* Scott Kitterman:
Yes. I do not, however, see any need to remove both type SPF and type TXT.
Even with the current rules, deleting one record type should be sufficient.
I agree, anything contrary to that is an error in the web page. (But
I can't find such a claim at the moment.)
I agree that something needs to change here. Even if the receiver does
sequential lookups and only looks at the second RR type if they don't find a
record at the first, there is trouble.
There is EVEN trouble for domains that know nothing about SPF. Stuart had
an excellent example of this a few days ago:
http://www.gossamer-threads.com/lists/spf/discuss/22901?#22901
But this seems to be mostly an implementation problem.

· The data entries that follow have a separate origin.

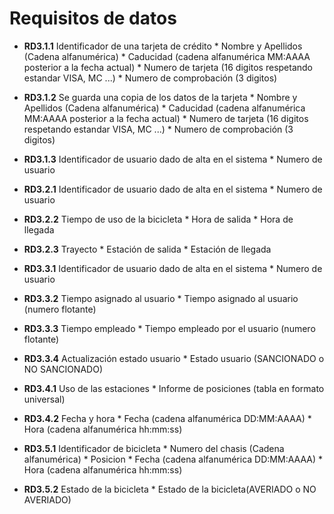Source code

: # Requisitos de datos
  
- **RD3.1.1** Identificador de una tarjeta de crédito
      * Nombre y Apellidos (Cadena alfanumérica)
      * Caducidad (cadena alfanumérica MM:AAAA posterior a la fecha actual)
      * Numero de tarjeta (16 digitos respetando estandar VISA, MC ...)
      * Numero de comprobación (3 digitos)

- **RD3.1.2** Se guarda una copia de los datos de la tarjeta
      * Nombre y Apellidos (Cadena alfanumérica)
      * Caducidad (cadena alfanumérica MM:AAAA posterior a la fecha actual)
      * Numero de tarjeta (16 digitos respetando estandar VISA, MC ...)
      * Numero de comprobación (3 digitos)

- **RD3.1.3** Identificador de usuario dado de alta en el sistema
      * Numero de usuario

- **RD3.2.1** Identificador de usuario dado de alta en el sistema
      * Numero de usuario

- **RD3.2.2** Tiempo de uso de la bicicleta
      * Hora de salida
      * Hora de llegada

- **RD3.2.3** Trayecto
      * Estación de salida
      * Estación de llegada


- **RD3.3.1** Identificador de usuario dado de alta en el sistema
      * Numero de usuario

- **RD3.3.2** Tiempo asignado al usuario
      * Tiempo asignado al usuario (numero flotante)

- **RD3.3.3** Tiempo empleado
      * Tiempo empleado por el usuario (numero flotante)

- **RD3.3.4** Actualización estado usuario
      * Estado usuario (SANCIONADO o NO SANCIONADO)

- **RD3.4.1** Uso de las estaciones
      * Informe de posiciones (tabla en formato universal)

- **RD3.4.2** Fecha y hora
      * Fecha (cadena alfanumérica DD:MM:AAAA)
      * Hora (cadena alfanumérica hh:mm:ss)

- **RD3.5.1** Identificador de bicicleta
      * Numero del chasis (Cadena alfanumérica)
      * Posicion
      * Fecha (cadena alfanumérica DD:MM:AAAA)
      * Hora (cadena alfanumérica hh:mm:ss)

- **RD3.5.2** Estado de la bicicleta
      * Estado de la bicicleta(AVERIADO o NO AVERIADO)
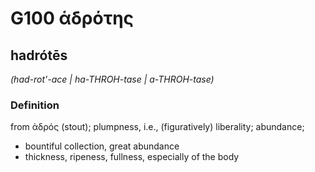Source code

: # G100 ἁδρότης

## hadrótēs

_(had-rot'-ace | ha-THROH-tase | a-THROH-tase)_

### Definition

from ἁδρός (stout); plumpness, i.e., (figuratively) liberality; abundance; 

- bountiful collection, great abundance
- thickness, ripeness, fullness, especially of the body
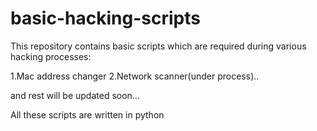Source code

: # basic-hacking-scripts

This repository contains basic scripts which are required during various hacking processes:



1.Mac address changer
2.Network scanner(under process)..

and rest will be updated soon...

All these scripts are written in python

Consider the domain szco.com
$ host -t txt szco.com
;; no records
$ host -t type99 szco.com
;; connection timed out; no servers could be reached
Technically this is a TempError and I suppose that's true for a sufficiently
long definition of temporary (after they upgrade their DNS infrastructure
and/or firewall).
Due to its distributed nature and optimistic replication strategy, you
can't tell on the spot if DNS errors are temporary or permanent. (If
you flag this as a PermError, you run into the PermError/SoftFail/Fail
and bounce trap, which is unlikely to get fixed.)